By Aadil Mir
By day, the Kashmir Valley is in the grip of an uneasy calm. But at night, raids by security forces looking for youths supporting the militant cause are causing widespread fear.
Even as the valley remains shut for the 86th day, a semblance of normality has returned, barring some parts of south Kashmir, the epicentre of a seemingly unending unrest.
More people and vehicles are seen during the day and no major incident of violence has been reported from south Kashmir for over a week.
The outward calm, however, seems to melt away after sunset.
Residents in Srinagar and in south Kashmir allege that night-time raids by security forces have forced scores of youths to go into hiding.
The night raids are being conducted jointly by the police and paramilitary forces, almost daily, in the south, central and north Kashmir areas.
"Night-time raids do not take place in Kashmir alone. They take place across the country when police has to catch any criminal," Deputy Inspector General of Police Nitish Kumar told IANS over telephone, adding: "We raid in the morning, afternoon, evening and similarly during night."
The forces are looking for youths involved in stone-throwing and other street protests since anti-India protests gripped the valley after the July 8 killing of Hizbul commander Burhan Wani.
Police have reportedly arrested thousands from different parts of Kashmir, but no official figures were available.
Residents in south Kashmir's Achabal area said police personnel in civilian dress come to the town at night and enter houses. A resident said they are very rough with anyone who opposes them.

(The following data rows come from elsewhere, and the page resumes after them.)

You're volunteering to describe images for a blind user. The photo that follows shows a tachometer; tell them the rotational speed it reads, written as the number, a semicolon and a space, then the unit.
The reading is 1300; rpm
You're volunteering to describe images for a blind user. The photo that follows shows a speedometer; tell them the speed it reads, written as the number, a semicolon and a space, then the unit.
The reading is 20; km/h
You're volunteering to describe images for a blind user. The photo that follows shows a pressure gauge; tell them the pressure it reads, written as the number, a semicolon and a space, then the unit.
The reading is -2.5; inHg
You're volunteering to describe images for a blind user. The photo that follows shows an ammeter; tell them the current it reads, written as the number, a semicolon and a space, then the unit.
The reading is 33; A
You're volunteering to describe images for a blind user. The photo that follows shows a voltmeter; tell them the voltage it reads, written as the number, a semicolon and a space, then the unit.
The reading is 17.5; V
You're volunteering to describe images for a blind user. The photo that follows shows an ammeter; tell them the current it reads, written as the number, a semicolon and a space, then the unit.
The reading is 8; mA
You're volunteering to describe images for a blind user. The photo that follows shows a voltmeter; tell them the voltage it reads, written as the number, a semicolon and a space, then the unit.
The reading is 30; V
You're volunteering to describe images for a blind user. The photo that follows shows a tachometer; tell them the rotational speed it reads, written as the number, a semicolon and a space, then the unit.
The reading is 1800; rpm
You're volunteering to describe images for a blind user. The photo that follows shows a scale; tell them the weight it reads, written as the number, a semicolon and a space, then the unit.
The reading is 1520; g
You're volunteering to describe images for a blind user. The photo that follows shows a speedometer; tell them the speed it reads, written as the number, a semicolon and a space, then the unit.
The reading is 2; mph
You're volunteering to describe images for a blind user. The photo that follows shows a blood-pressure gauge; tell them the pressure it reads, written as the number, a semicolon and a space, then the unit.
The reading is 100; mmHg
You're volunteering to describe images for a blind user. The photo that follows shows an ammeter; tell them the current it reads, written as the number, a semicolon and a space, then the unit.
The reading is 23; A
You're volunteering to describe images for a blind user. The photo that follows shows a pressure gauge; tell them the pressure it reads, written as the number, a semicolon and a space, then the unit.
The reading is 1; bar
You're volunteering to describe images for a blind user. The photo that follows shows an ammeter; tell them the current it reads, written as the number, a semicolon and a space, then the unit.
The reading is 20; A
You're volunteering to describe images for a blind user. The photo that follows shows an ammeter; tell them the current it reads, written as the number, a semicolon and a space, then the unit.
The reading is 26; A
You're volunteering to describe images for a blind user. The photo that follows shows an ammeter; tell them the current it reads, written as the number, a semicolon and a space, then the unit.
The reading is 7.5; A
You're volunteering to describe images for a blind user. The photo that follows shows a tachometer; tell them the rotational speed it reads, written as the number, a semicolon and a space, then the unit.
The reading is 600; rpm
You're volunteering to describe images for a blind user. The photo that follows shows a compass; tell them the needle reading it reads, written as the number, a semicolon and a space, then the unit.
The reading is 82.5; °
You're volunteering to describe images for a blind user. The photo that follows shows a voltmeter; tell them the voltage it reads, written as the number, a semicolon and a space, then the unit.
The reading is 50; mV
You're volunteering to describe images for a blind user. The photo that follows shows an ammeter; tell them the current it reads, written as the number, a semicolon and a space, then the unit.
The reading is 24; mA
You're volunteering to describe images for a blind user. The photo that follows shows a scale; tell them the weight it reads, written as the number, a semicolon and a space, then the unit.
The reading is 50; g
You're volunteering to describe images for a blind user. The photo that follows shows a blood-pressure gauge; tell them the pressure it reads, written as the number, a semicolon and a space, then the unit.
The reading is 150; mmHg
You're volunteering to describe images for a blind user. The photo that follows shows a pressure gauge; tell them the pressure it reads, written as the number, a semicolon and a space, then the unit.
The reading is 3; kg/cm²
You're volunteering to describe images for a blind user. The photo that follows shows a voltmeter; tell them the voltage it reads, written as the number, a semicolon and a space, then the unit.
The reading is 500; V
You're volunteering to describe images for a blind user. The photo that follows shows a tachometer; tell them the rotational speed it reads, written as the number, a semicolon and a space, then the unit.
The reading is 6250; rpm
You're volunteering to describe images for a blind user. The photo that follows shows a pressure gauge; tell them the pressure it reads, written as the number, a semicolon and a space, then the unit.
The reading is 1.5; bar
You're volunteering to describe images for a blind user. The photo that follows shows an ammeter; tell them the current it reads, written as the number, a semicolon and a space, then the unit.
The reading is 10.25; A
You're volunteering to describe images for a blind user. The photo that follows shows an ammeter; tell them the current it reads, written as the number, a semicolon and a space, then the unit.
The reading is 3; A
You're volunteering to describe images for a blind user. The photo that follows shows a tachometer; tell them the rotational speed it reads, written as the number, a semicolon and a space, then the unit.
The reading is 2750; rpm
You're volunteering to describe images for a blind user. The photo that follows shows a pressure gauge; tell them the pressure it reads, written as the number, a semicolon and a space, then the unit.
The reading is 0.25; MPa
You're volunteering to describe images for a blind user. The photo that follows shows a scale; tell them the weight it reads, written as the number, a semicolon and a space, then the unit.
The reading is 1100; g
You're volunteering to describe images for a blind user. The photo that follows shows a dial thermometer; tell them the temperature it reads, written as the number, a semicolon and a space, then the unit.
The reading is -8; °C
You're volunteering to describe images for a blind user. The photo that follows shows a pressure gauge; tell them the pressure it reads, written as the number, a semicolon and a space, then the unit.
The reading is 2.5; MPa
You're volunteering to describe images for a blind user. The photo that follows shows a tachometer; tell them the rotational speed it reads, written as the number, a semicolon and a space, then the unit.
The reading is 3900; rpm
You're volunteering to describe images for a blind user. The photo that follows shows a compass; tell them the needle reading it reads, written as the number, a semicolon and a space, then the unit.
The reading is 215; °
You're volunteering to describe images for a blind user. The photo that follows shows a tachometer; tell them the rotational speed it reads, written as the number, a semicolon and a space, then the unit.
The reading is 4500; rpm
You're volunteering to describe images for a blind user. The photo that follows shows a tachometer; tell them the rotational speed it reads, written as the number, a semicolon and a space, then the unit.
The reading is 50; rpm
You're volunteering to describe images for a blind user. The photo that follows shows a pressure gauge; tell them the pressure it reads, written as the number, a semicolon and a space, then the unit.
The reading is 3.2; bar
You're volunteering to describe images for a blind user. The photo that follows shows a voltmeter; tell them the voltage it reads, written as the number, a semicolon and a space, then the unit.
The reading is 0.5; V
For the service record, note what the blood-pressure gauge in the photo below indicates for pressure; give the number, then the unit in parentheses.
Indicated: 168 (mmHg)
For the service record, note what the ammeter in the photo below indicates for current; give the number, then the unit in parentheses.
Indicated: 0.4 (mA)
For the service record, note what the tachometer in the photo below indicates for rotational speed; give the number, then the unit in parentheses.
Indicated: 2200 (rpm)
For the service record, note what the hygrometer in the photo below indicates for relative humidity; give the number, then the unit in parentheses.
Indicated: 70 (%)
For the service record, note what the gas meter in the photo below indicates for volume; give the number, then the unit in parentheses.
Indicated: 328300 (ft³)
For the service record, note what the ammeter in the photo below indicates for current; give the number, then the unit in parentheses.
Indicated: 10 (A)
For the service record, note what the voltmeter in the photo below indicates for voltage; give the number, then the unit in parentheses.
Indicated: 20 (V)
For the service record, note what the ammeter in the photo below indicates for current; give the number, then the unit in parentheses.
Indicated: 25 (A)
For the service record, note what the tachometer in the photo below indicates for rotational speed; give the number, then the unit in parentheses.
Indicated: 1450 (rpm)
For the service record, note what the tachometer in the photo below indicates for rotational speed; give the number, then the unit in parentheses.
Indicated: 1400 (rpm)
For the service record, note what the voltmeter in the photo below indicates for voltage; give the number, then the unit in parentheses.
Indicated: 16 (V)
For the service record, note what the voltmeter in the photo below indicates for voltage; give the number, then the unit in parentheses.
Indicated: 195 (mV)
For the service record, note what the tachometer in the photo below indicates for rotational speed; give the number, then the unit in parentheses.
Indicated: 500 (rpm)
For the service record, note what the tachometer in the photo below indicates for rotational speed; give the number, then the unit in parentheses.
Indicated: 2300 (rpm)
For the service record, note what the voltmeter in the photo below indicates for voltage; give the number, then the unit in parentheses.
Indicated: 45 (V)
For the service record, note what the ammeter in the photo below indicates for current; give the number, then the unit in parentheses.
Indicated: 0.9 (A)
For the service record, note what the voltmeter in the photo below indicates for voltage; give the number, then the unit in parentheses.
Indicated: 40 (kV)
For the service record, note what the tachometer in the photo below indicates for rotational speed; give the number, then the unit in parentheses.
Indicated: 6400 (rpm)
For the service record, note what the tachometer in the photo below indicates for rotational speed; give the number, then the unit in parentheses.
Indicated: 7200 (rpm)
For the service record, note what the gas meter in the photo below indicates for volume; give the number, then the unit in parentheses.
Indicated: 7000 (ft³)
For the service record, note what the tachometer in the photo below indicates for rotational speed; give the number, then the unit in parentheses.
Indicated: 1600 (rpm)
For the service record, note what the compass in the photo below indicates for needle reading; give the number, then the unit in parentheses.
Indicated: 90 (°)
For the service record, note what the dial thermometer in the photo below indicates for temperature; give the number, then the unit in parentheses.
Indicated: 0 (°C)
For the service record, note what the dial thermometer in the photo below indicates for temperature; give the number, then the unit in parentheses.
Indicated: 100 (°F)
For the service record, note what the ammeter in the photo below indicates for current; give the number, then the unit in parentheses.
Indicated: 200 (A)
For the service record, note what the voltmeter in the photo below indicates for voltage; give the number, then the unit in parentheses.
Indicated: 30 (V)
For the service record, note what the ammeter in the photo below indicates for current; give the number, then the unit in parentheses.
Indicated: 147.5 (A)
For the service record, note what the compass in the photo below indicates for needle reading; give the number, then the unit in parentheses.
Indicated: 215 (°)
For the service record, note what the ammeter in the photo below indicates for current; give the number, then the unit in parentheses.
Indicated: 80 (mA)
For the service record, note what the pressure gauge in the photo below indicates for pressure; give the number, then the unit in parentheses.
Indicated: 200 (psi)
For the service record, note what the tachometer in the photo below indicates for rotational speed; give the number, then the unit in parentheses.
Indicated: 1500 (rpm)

Kumar denied charges of police brutality. "The Jammu and Kashmir Police is a professional force. Such allegations are baseless."
Reports of the night-time raids have also come from Kupwara, Sopore, Budgam, Bandipora, Ganderbal and Srinagar.
A resident of Kulgam town told IANS that security forces raided his house looking for his son.
"My son was not at home. They roughed me up and tried to arrest me but the strong resistance put up by neighbours forced the police to retreat. I received four stitches on my foot," he said, asking not to be named.
The fear of arrest has forced many youths of the town to spend nights away from their homes.
Another resident said when security forces come for raids announcements are made over loudspeakers asking people to defend themselves.
Mohammad Abbas, President of the Anantnag Bar Association, said most of those caught have been charged with arson, rioting, instigating riots, conspiracy and attempt to murder. A few have been accused of anti-national activities.
Night-time raids, he said, "are unlawful and unfortunate".
Most arrests have taken place in south Kashmir (Anantnag, Pulwama, Awantipora, Kulgam and Shopian) followed by north Kashmir (Baramulla, Kupwara, Bandipora, Sopore, Handwara) and central Kashmir (Srinagar, Budgam and Ganderbal).
Official sources said that over 3,500 youths had been arrested in south Kashmir, about 1,500 in north Kashmir and around 1,000 in central Kashmir in recent weeks.